Nel suo viaggio in Austria Benedetto XVI è idealmente tornato a
Ratisbona e al memorabile discorso che lì tenne un anno fa. Un discorso
che molti ricordano solo per la critica all’islam, che in realtà era
assunto come elemento di contrasto per mostrare come l’Europa dovrebbe
essere e come purtroppo non è.

La «questione essenziale» per
Benedetto XVI non riguarda la fede ma la ragione. La grande domanda è –
come ha detto il Papa a Vienna – se la ragione «stia al principio di
tutte le cose e a loro fondamento o no». Questa domanda ha una risposta
positiva, che nasce dall’eredità greca, dall’ebraismo e dal
cristianesimo.

Elenco archiviato:
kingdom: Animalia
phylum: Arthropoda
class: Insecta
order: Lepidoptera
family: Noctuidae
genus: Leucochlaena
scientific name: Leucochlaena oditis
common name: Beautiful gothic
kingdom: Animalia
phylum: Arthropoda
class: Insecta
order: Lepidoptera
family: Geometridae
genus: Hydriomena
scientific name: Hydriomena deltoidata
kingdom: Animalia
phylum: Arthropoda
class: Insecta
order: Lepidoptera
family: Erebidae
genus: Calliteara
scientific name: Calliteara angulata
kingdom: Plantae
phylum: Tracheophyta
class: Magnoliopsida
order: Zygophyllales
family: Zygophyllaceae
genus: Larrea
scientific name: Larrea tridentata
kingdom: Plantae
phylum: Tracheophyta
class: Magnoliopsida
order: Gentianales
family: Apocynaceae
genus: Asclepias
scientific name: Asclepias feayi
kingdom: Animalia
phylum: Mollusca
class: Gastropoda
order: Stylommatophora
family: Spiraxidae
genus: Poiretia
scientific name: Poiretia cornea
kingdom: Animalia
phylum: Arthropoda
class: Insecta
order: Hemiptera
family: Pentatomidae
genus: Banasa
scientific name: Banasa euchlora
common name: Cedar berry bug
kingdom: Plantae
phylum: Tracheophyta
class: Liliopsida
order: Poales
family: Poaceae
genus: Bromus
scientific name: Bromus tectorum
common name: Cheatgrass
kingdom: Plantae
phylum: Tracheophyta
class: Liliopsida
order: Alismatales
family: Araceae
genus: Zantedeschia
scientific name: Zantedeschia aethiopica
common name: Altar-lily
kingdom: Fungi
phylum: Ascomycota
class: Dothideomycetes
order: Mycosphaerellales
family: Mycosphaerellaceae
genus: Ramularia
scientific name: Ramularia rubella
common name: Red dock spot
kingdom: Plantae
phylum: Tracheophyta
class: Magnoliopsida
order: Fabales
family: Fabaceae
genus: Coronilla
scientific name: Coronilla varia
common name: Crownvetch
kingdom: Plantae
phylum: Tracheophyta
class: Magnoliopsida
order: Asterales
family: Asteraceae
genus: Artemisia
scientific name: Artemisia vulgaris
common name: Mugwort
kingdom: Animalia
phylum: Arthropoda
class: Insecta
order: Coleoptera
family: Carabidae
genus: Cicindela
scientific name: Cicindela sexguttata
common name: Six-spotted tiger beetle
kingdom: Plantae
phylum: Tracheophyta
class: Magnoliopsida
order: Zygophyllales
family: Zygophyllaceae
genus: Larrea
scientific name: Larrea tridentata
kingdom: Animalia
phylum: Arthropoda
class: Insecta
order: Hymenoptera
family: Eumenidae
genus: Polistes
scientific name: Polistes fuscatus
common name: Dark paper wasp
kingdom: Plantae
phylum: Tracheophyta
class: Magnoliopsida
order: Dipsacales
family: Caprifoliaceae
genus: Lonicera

Compiti da svolgere:
a - Rispondi a queste domande sul brano dedicato al viaggio di Benedetto XVI in Austria:
(i) In quale città il Papa aveva tenuto un anno prima il discorso a cui è idealmente tornato?
(ii) Secondo il brano, la «questione essenziale» riguarda la fede o la ragione?
(iii) Da quali tre eredità nasce la risposta positiva alla grande domanda?
b - Prosegui il brano sul viaggio di Benedetto XVI in Austria, partendo subito dopo la sua ultima frase.

Risposte ai compiti:
a -
(i) A Ratisbona.
(ii) La ragione.
(iii) Dall'eredità greca, dall'ebraismo e dal cristianesimo.

b -
La cultura laica europea ha certamente dato
nuovi significati – non tutti accettabili per la Chiesa – alla parola
libertà. Ma questa idea di libertà – ha ricordato Benedetto XVI in
Austria con le parole del filosofo non credente Jürgen Habermas – nasce
sulle fondamenta ebraiche e cristiane del primato della ragione: «È
un’eredità immediata della giustizia giudaica e dell’etica cristiana
dell’amore», un lascito – aggiunge Habermas – cui «fino ad oggi non
esiste alternativa». Solo se si crede che la ragione sia un principio e
fondamento universale si può credere nella verità.

Credere,
cioè, che alcune norme e valori siano veri per tutti gli uomini in
quanto tali. La stessa fede cattolica può avanzare la sua pretesa unica
di verità, che il Papa ha ricordato sabato a Mariazell precisando che
«non significa disprezzo per le altre religioni», solo se, prima di
cominciare a parlare di Dio, si è d’accordo sul fatto che esiste la
verità e che la ragione può conoscerla.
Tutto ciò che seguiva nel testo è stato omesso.